De tweede strofe legt de ogen van de blinde uit als zijnde ‘onze harten’ (regel 2). Zoals Gods schepping voor de blinde gesloten bleef (Lucas 18,35), zo bleef immers ‘dit woord’ voor de twaalven (waartoe ook wij gerekend worden) verborgen (18,34). Wij zien niet wat de blinde wel zag. Die werd ziende en volgde Jezus in zijn opgang naar Jeruzalem terwijl hij God loofde (18,43).

Strofe 3

Of wij Jezus zullen volgen en of ook voor ons geldt ‘Gij gaat vooraan’ (regel 3) is nu de vraag. Petrus hint hier kort voor de genezing van de blinde al op (18,28). Alles blijkt ervan af te hangen of wij gaan zien hoe duister de werkwoorden zijn rondom de opgang van Jezus: overgeleverd worden, bespot, gesmaad, bespuwd, gegeseld, gedood worden en – al even duister – opstaan (18,32-33). Met de blinde roepen wij de ‘Zoon van David’ aan (18,38-39), dat Hij ‘onze harten’ opent (strofe 2, regel 2), ons niet zal ontbreken (regel 3). Alles met het doel om te kunnen doen wat de blinde doet: Hem volgen met ‘een lofzang in de mond gegeven’ (strofe 4, regel 3).
De zinsnede ‘die zoon van David zijt’ (strofe 2, regel 3) verwijst naar wat de blinde man roept aan de poort van Jericho: ‘Jezus, Zoon van David, heb medelijden met mij!’ (Lucas 18,38-39). Deze roep klinkt ook op Palmzondag, nu uit de mond van de menigte bij de intocht van Jezus in Jeruzalem en uit de mond van de kinderen in de tempel: ‘Hosanna, de zoon van David’ (Matteüs 21,9.15).

_Uit te voeren_.
a) Beantwoord de volgende vragen over de toelichting bij het lied:
(i) Als wat worden in de tweede strofe de ogen van de blinde uitgelegd?
(ii) Welke plaats uit Lucas wordt aangehaald voor de hint van Petrus kort voor de genezing van de blinde?
(iii) Bij welke verzen uit Matteüs staat de roep ‘Hosanna, de zoon van David’?
b) Zet de toelichting bij het lied voort, aansluitend op de laatste zin ervan.

_Gegevensset_.
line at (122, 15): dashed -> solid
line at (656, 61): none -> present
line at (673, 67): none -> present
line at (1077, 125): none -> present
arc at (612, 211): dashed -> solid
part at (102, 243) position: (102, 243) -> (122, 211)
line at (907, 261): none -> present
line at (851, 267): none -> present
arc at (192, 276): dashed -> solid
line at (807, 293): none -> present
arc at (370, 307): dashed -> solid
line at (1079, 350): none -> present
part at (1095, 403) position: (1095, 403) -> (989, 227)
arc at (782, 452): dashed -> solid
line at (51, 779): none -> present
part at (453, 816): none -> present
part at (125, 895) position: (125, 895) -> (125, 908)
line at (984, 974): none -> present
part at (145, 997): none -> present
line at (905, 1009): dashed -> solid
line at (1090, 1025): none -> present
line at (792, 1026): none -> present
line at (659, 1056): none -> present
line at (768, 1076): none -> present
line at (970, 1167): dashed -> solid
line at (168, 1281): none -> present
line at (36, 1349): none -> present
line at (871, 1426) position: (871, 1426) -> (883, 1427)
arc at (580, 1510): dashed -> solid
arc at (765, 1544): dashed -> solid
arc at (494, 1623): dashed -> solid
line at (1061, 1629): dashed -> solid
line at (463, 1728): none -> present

_Als antwoord_.
a)
(i) Als ‘onze harten’.
(ii) Lucas 18,28.
(iii) Matteüs 21,9.15.

b)
Strofe 4

De vierde strofe is in beide liederen identiek. De woorden ‘brood’ en ‘lofzang’, elk in de mond gegeven (regel 2-3), staan op beide liturgische dagen geheel op hun plek. Aan het begin van de vasten verwijzen ze naar het evangelie als de blinde samen met heel het volk God looft omdat hij ziende is geworden (Lucas 18,43). En aan het begin van de Goede Week verwijzen ze naar de avond van Witte Donderdag, wanneer brood en beker centraal staan. Ook kan gedacht worden aan ‘Nadat ze de lofzang hadden gezongen, vertrokken ze naar de Olijfberg’ (Matteüs 26,30). Dat duidt op het Hallel, de lofpsalmen 113 tot en met 118, die op de Pesachavond klinken.

Strofe 5

In de laatste strofe komen ‘onze ogen’ uiteindelijk aan de orde (regel 2), opnieuw gerelateerd aan Lucas 18,31 waar wij lezen dat Jezus zei: ‘Zie, wij gaan op naar Jeruzalem’. Nu wij dit lied zingen, zien we eindelijk wat Jezus daarmee bedoelde, en begrijpen: ‘Dit is uw opgang naar Jeruzalem / waar Gij uw vrede stelt voor onze ogen’ (regel 1-2).
De titel van het lied ‘Van de opgang’ vindt een bestemming in strofe 5: ‘naar Jeruzalem’. De liturgie van Palmzondag met de palmprocessie brengt ook ons daar. In ‘deze laatste dagen’ stelt Jezus zijn vrede ‘voor onze ogen’, een vrede die voor ‘allen’ is. Deze woorden herinneren aan de tranen van Jezus als Hij spreekt over de vrede en de stad ziet die Hij is binnengegaan (Lucas 19,42).
Het ‘verhogen’ van de naam (regel 3) heeft een dubbele lading, omdat er impliciet ook aan de ‘verhoging’ aan het kruis wordt gerefereerd. Daarmee verwijst het lied naar de dubbelheid van de verlaging die een verhoging is in de verzen 8 en 9 van de klassieke en huidige epistellezing van Palmzondag (Filippenzen 2,5-11), een dubbelheid die aan het licht treedt in de slotregel ‘heden hosanna, morgen kruisig Hem’. Ze laat de twee gezichten zien van de opgang die weerspiegeld worden in de viering van ‘Palm- en Passiezondag’.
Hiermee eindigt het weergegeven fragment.